*ASSIGNMENT*. Set down, please, the line that contains "had the necessary" and every line that follows it to the end of the records, exactly; do not include pictures.

Start of Block

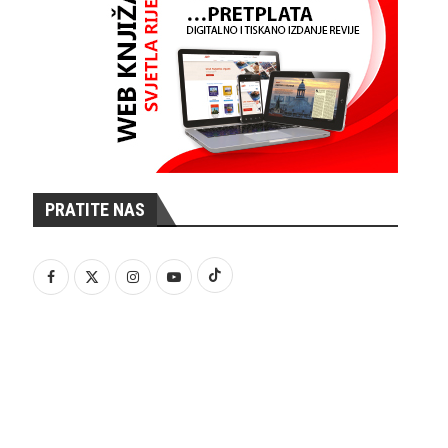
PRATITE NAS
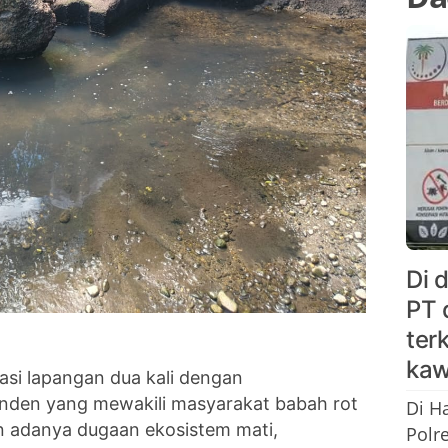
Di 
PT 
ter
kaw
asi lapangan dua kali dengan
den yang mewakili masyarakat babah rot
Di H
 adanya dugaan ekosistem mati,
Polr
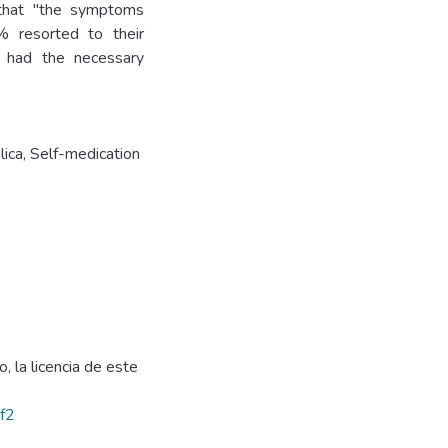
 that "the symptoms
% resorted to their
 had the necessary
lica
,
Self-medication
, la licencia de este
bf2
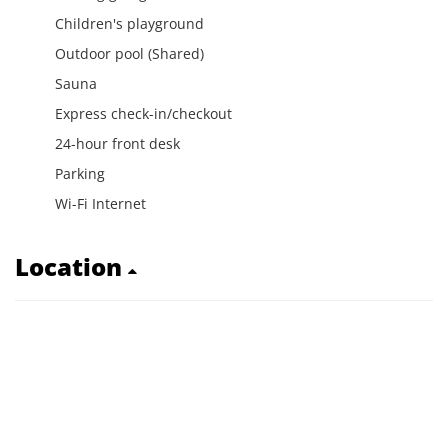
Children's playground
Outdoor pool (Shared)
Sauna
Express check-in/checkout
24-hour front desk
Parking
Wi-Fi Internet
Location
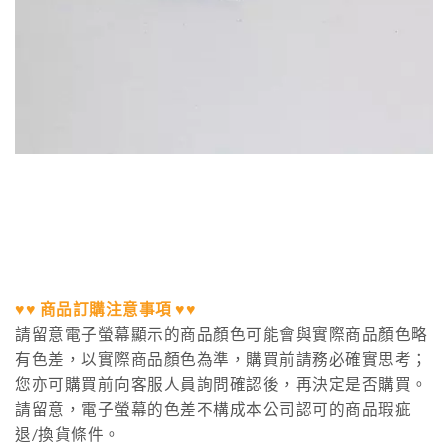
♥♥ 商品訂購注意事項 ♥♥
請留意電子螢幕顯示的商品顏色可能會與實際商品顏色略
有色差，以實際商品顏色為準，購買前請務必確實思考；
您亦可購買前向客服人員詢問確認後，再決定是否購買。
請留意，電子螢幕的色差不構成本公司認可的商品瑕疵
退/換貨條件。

End of Block

*WRITTEN ANSWER*.
 had the necessary
lica
,
Self-medication
, la licencia de este
bf2
Children's playground
Outdoor pool (Shared)
Sauna
Express check-in/checkout
24-hour front desk
Parking
Wi-Fi Internet
Location
♥♥ 商品訂購注意事項 ♥♥
請留意電子螢幕顯示的商品顏色可能會與實際商品顏色略
有色差，以實際商品顏色為準，購買前請務必確實思考；
您亦可購買前向客服人員詢問確認後，再決定是否購買。
請留意，電子螢幕的色差不構成本公司認可的商品瑕疵
退/換貨條件。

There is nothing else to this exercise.